** Sobre la tarea **
En el texto sobre la poesía de Bonet, reemplaza "evocación" por "remembranza" y reproduce el pasaje que abre con las palabras "Es la de Bonet, sobre" y cierra con "recoge una vida.".

** Texto proporcionado **
============

Es la de Bonet, sobre todo, una poesía de la evocación, un término que siempre identifico con el autor, que define un propósito esencial en su obra, y en cuya práctica brilla especialmente. Son en estas ocasiones cuando se reúnen el sentimiento con unas referencias que requieren de alguna complicidad, el momento en el que aparece en el lector el deseo de escribir poesía, una pretensión que solo despiertan aquellos autores que resultan cercanos y admirables. Un riesgo del que ya advirtió el también poeta Juan Marqués en su brillante presentación de Via Labirinto, convirtiéndose en ocasional portavoz de los lectores de la poesía de Bonet. Pero la evocación tiene también mucho de memoria intima, de diario que ha optado por la poesía, escrito a lo largo de decenios como si fuera lo que es: un solo libro que recoge una vida.
Hay un poema, «Deseo», en el que Bonet menciona dos de los principales intereses y dos de las constantes de su poesía, la urbe y el pasado –«cualquier otra ciudad que me hable de otro tiempo»–, mientras que en otro poema, «Turtul», afirma rotundo que la función de la poesía es decir, otro término exclusivo del autor y algo en lo que es maestro el poeta. Tampoco nos oculta el método seguido, pues en «Programa», poema de título revelador, nos habla de «trabajo de la lectura, lento trabajo de escuchar a otros, previo al de construir poesía», una tarea que a veces compara con el quehacer del artista, como si fuera ese bodegón cubista al que también alude.
En la poesía de Bonet hay ciudades, muchas ciudades de todo el mundo que hablan de viajes y de estancias, de complicidades y evocaciones, que dan lugar a un itinerario personal muy amplio: su París natal, una Sevilla de resonancias de infancia y bachillerato aubiano, el Madrid definitivo, una urbe contemplada a veces con una mirada muy personal y contada con palabras que solo cobran sentido en esta ciudad: «ultramarinos, almonedas, notarías/granjas, bares de chaflán con cinc», como escribe en «Al modo de Henri de Régnier». Luego, otra referencia esencial, Cracovia, que junto a Varsovia o Praga, son sus faros en Mitteleuropa. Seguirían Montevideo, quizás con Barradas al fondo, Río con Lêdo Ivo, Buenos Aires con el Dock Sud y Alejandro Corujeira como referencia, Barcelona y la plaza en que vivía Luys Santa Marina, Lisboa –«última Europa»–, Oporto atlántico, el Lugo familiar de Evaristo Correa Calderón y de la vanguardia rural gallega, Bucarest, donde aun intuye el desaparecido telón de acero, Roma, Nueva York, la Murcia de Ramón Gaya o una Pamplona asombrosamente relatada. Son muchas, incontables, las ciudades de Via Labirinto
–sin faltar esa Siracusa metafísica a la que remite el título– y todas están contadas con una mirada en la que la memoria íntima se relaciona con las claves que la convierten en poesía. Una poesía original que, cuando se hace viajera, recuerda a veces a algunos de los elegantes Epigramas americanos de Enrique Díez-Canedo.

============

** Datos de entrada **
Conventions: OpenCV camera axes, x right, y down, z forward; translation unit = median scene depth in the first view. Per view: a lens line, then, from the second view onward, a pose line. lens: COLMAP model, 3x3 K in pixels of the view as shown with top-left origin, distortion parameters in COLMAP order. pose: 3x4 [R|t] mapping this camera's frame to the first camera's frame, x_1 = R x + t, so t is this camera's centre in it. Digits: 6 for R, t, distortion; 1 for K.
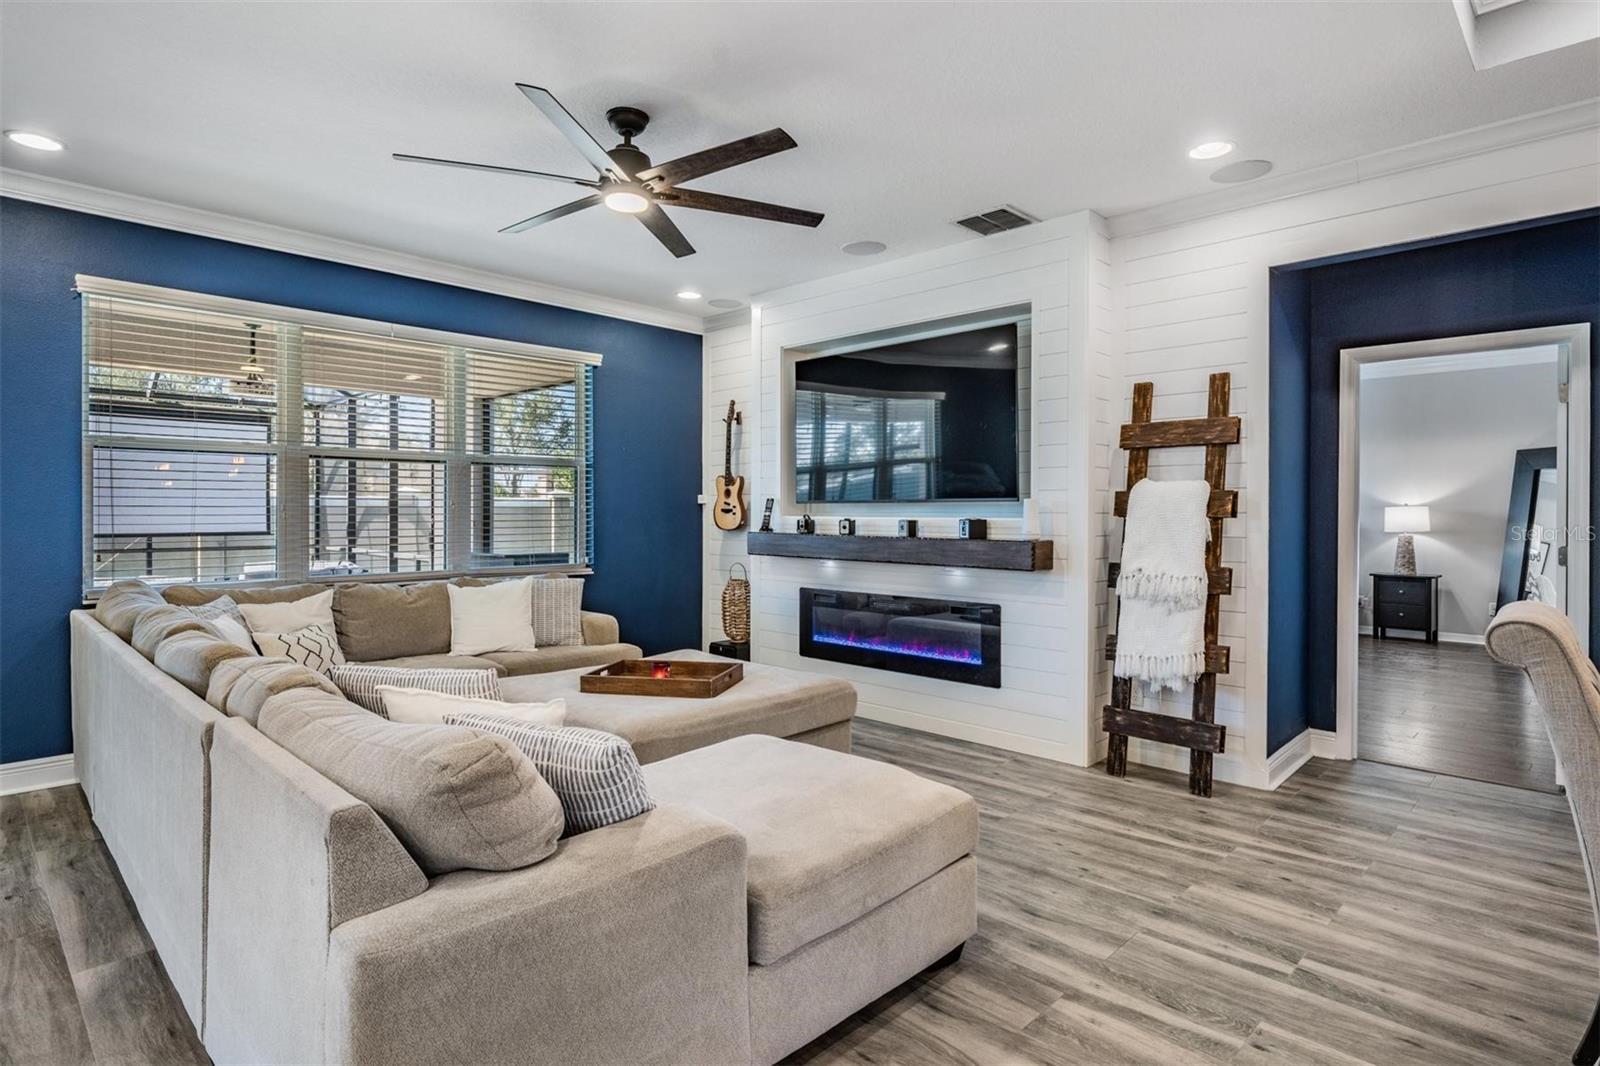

============

** Respuesta escrita **
Es la de Bonet, sobre todo, una poesía de la remembranza, un término que siempre identifico con el autor, que define un propósito esencial en su obra, y en cuya práctica brilla especialmente. Son en estas ocasiones cuando se reúnen el sentimiento con unas referencias que requieren de alguna complicidad, el momento en el que aparece en el lector el deseo de escribir poesía, una pretensión que solo despiertan aquellos autores que resultan cercanos y admirables. Un riesgo del que ya advirtió el también poeta Juan Marqués en su brillante presentación de Via Labirinto, convirtiéndose en ocasional portavoz de los lectores de la poesía de Bonet. Pero la remembranza tiene también mucho de memoria intima, de diario que ha optado por la poesía, escrito a lo largo de decenios como si fuera lo que es: un solo libro que recoge una vida.